The compactors were also very large containers which had the inbuilt facility to compact materials as they were loaded by customers. They belong to the customer rather than the Company, and collection and delivery would be by the same hook loaders, charging being again based upon weight, so a weighbridge would also be essential for this. On the subject of weighbridges, Mr Huckle said further income could be derived from this by allowing other businesses to use it. The wheelie-bin collection and delivery service had also been considered, but Mr Huckle accepted that this was not something that was any longer being pursued, and that side of the business did not form any part of the claim.

26.

Mr Huckle said that in or around 2004, they had been advised that the reference land might be needed in connection with the Olympic Games if London was successful in its bid, and that even if it was unsuccessful (Paris being the clear favourite) there was a possibility that it would be acquired in any event for a major regeneration project in the area. This, he said, produced a considerable amount of uncertainty as to their future occupation of the site and despite some initial searching in the area, it did not appear that there were any alternative sites nearby to which they could move. There may have been an opportunity to move further away (Dagenham for instance), but that would mean them losing much of their local and passing trade. Nevertheless, at the annual family get together on 3 January 2005 at Ben’s house, they discussed the need to move the business forward and took a decision to press on with their plans in respect of the Ro-Ros and Compactors. It was the general consensus within the family that London would not win the bid and alternative regeneration, if it was to happen at all, would be a very long way off. He insisted that the proposed broadening of their business lines at this point in the Company’s development was an essential and timely addition to GBM’s activities. Indeed, Mr Zimmann accepted that it had been a fairly obvious step to take in the light of the developments in waste management generally.

• Data listing
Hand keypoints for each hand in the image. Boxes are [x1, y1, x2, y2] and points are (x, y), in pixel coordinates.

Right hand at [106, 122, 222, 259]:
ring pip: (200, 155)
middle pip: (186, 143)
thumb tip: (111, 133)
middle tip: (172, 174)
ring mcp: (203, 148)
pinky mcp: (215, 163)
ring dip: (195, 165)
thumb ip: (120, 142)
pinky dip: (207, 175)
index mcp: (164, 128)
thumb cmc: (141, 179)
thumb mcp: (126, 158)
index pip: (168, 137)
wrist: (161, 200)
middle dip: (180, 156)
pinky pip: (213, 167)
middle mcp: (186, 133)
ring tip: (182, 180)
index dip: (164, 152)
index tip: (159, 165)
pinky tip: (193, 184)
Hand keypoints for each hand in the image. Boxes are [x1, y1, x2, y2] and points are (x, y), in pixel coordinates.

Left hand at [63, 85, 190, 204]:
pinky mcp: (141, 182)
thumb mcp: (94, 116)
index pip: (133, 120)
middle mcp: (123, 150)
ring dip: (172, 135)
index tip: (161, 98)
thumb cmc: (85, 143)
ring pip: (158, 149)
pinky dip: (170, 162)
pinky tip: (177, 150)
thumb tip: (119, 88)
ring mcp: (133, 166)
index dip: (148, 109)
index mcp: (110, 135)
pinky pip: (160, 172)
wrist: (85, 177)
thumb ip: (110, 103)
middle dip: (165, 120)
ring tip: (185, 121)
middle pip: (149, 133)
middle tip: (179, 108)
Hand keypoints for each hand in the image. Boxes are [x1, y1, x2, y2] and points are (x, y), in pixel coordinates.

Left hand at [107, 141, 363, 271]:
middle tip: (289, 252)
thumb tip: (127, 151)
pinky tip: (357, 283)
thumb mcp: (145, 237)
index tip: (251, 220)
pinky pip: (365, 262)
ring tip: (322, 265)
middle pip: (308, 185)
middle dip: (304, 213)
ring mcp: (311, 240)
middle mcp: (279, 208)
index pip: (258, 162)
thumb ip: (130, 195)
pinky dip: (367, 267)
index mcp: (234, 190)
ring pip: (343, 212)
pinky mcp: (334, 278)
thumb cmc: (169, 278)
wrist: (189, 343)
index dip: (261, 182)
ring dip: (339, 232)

• Study questions
**a)** Decide whether each statement agrees with the text on GBM's business plans, answering yes or no and quoting the words of the text that settle it: (i) The compactors belong to the Company rather than the customer. (ii) The family decided at the get-together on 3 January 2005 to go ahead with the Ro-Ros and Compactors plans. (iii) The wheelie-bin collection and delivery service forms part of the claim.
**b)** Copy out the passage of the text on GBM's business plans from "The compactors were" to "of the claim.".
Answer from the text on GBM's business plans only.

• Solutions to the exercise
**a)**
(i) No: "They belong to the customer rather than the Company"
(ii) Yes: "at the annual family get together on 3 January 2005 at Ben’s house, they discussed the need to move the business forward and took a decision to press on with their plans in respect of the Ro-Ros and Compactors"
(iii) No: "that side of the business did not form any part of the claim"

**b)**
The compactors were also very large containers which had the inbuilt facility to compact materials as they were loaded by customers. They belong to the customer rather than the Company, and collection and delivery would be by the same hook loaders, charging being again based upon weight, so a weighbridge would also be essential for this. On the subject of weighbridges, Mr Huckle said further income could be derived from this by allowing other businesses to use it. The wheelie-bin collection and delivery service had also been considered, but Mr Huckle accepted that this was not something that was any longer being pursued, and that side of the business did not form any part of the claim.